Start Material for the task

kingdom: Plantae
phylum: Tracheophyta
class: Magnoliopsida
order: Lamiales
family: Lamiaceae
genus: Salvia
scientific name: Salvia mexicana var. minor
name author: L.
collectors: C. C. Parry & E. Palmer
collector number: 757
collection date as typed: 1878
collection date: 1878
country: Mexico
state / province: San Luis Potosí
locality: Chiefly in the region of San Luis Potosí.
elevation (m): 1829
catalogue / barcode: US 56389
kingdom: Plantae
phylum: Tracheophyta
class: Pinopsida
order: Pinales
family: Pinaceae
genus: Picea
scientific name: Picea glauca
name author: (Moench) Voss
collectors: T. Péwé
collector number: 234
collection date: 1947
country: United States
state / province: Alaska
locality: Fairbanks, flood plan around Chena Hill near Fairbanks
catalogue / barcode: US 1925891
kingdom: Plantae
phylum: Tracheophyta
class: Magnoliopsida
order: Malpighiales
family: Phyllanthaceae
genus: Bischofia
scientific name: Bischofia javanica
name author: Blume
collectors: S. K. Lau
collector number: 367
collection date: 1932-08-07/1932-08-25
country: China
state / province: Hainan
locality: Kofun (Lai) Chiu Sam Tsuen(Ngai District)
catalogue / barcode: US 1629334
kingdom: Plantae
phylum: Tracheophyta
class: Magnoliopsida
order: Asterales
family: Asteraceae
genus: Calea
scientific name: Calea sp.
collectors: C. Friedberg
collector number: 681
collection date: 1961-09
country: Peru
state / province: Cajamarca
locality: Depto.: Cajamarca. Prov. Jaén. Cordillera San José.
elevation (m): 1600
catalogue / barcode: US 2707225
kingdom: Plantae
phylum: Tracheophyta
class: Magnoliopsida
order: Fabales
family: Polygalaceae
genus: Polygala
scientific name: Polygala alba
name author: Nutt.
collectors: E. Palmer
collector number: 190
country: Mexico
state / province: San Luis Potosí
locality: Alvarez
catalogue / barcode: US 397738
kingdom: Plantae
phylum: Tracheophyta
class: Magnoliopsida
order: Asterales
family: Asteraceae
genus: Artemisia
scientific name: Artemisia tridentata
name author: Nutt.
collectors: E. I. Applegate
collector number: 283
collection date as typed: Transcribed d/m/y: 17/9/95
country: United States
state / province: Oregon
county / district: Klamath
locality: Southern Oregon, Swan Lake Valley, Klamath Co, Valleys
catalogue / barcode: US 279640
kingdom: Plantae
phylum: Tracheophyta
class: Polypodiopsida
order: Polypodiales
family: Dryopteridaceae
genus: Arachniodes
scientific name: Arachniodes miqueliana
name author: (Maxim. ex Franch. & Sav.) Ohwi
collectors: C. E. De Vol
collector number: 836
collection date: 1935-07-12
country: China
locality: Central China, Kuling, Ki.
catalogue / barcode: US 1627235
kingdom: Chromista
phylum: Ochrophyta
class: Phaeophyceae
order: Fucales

End Material for the task

Exercise description:
State how many lines in the data above contain the string "barcode", counting a match only when its case is the same. Give the number alone.

Result:
7